The task:
Reproduce every line of the records below word for word, but leave out the pictures.

Dataset items:
============

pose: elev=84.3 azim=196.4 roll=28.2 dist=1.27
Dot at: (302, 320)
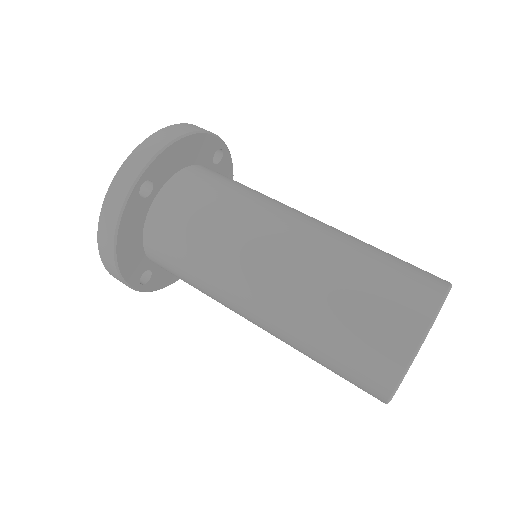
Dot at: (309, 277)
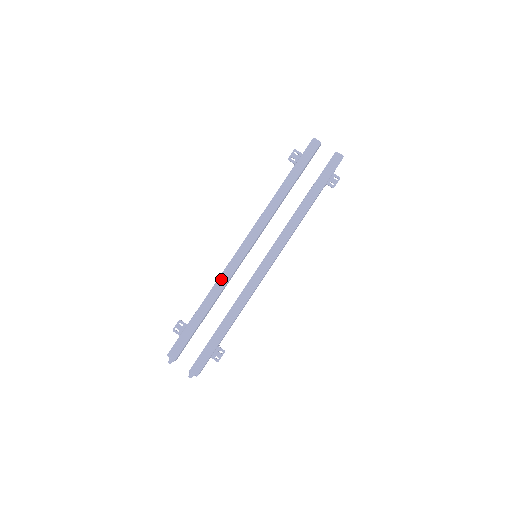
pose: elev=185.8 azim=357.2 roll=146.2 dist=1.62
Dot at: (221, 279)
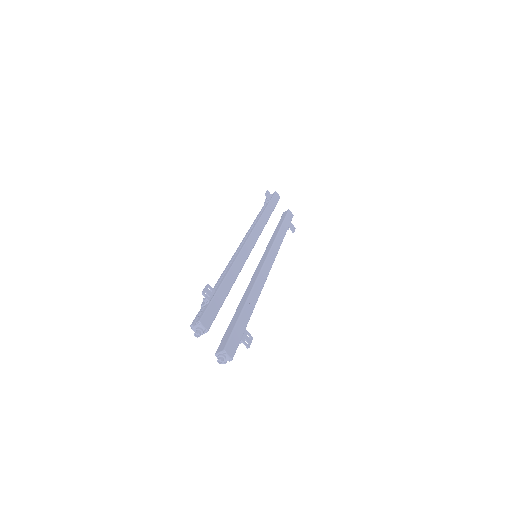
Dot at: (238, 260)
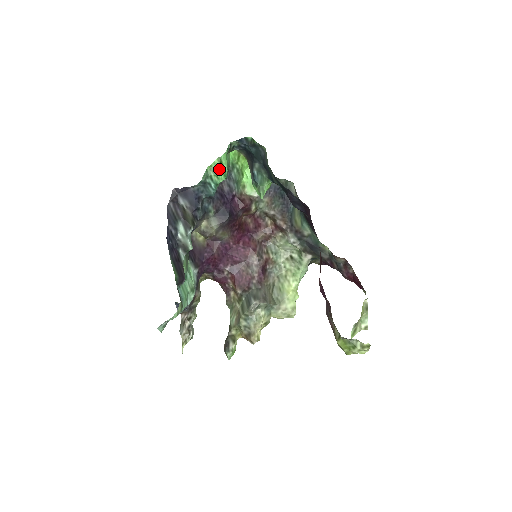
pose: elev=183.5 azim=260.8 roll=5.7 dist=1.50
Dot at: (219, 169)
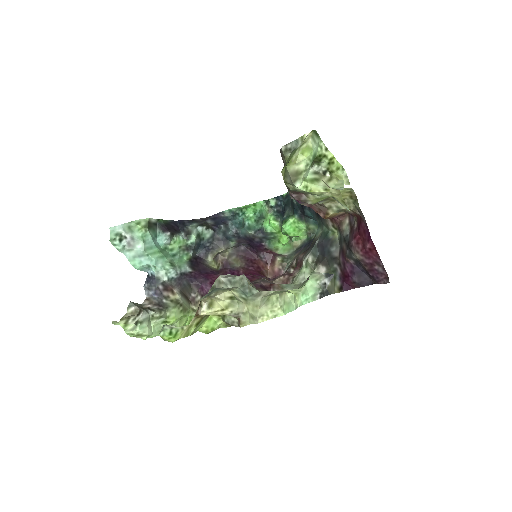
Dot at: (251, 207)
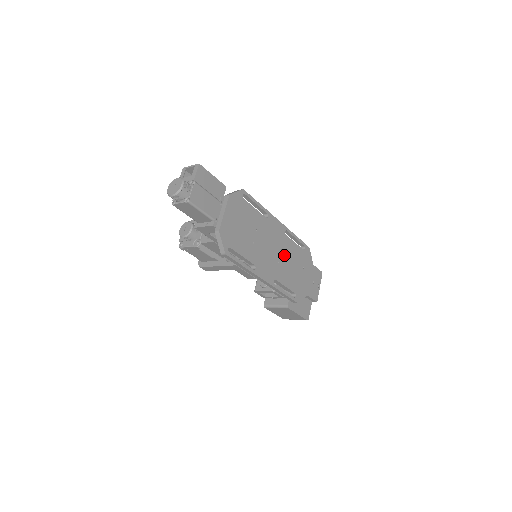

============

Result of the exercise:
pose: elev=84.3 azim=196.4 roll=28.2 dist=1.27
Dot at: (302, 320)
Dot at: (309, 277)
pose: elev=185.8 azim=357.2 roll=146.2 dist=1.62
Dot at: (221, 279)
Dot at: (238, 260)
pose: elev=183.5 azim=260.8 roll=5.7 dist=1.50
Dot at: (219, 169)
Dot at: (251, 207)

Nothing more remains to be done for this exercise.